From: Jakub Kicinski <kuba@kernel.org>
To: anthony.l.nguyen@intel.com
Cc: Jakub Kicinski <kuba@kernel.org>,
davem@davemloft.net, pabeni@redhat.com, edumazet@google.com,
andrew+netdev@lunn.ch, netdev@vger.kernel.org,
vinschen@redhat.com, alexander.nowlin@intel.com
Subject: Re: [PATCH net 8/8] ixgbe: only access vfinfo and mv_list under RCU lock
Date: Fri, 22 May 2026 17:16:42 -0700 [thread overview]
Message-ID: <20260523001642.1758535-1-kuba@kernel.org> (raw)
In-Reply-To: <20260520183501.3360810-9-anthony.l.nguyen@intel.com>
This is an AI-generated review of your patch. The human sending this
email has considered the AI review valid, or at least plausible.

> **THINGS TO DO**:
1. According to the subject line of the ixgbe patch email, what may vfinfo and mv_list be accessed under?
2. Carry on writing the ixgbe patch email, starting right after its last sentence.
The listing after this point has nothing to do with this.

> **DATA**:
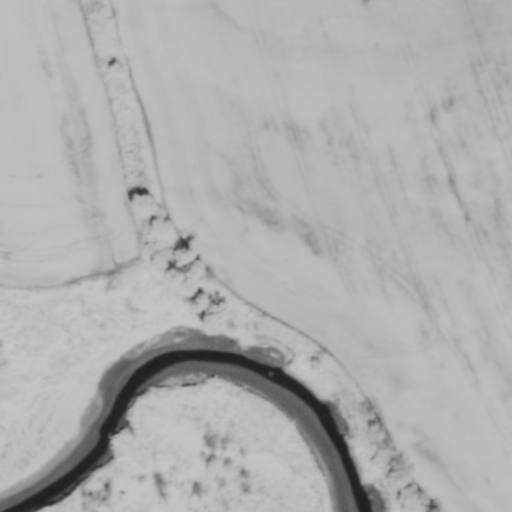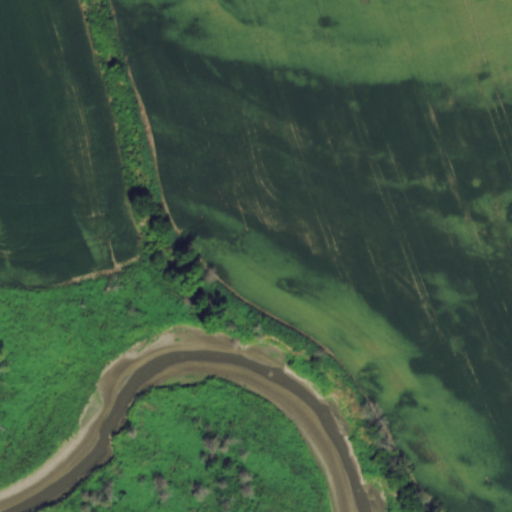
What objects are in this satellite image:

> **ANSWERS**:
1. Under RCU lock.

2.
---
Subject: ixgbe: only access vfinfo and mv_list under RCU lock
This patch drops the spinlock protecting the adapter info in favor of RCU to
avoid lock contention and crashes when setting sriov_numvfs to zero. It
modifies the accesses to vfinfo and mv_list across the driver to use RCU
primitives.
> diff --git a/drivers/net/ethernet/intel/ixgbe/ixgbe_main.c b/drivers/net/ethernet/intel/ixgbe/ixgbe_main.c
> index 2646ee6f295f0..d82c7dfc6580a 100644
> --- a/drivers/net/ethernet/intel/ixgbe/ixgbe_main.c
> +++ b/drivers/net/ethernet/intel/ixgbe/ixgbe_main.c
[ ... ]
> @@ -8309,9 +8340,15 @@ static void ixgbe_check_for_bad_vf(struct ixgbe_adapter *adapter)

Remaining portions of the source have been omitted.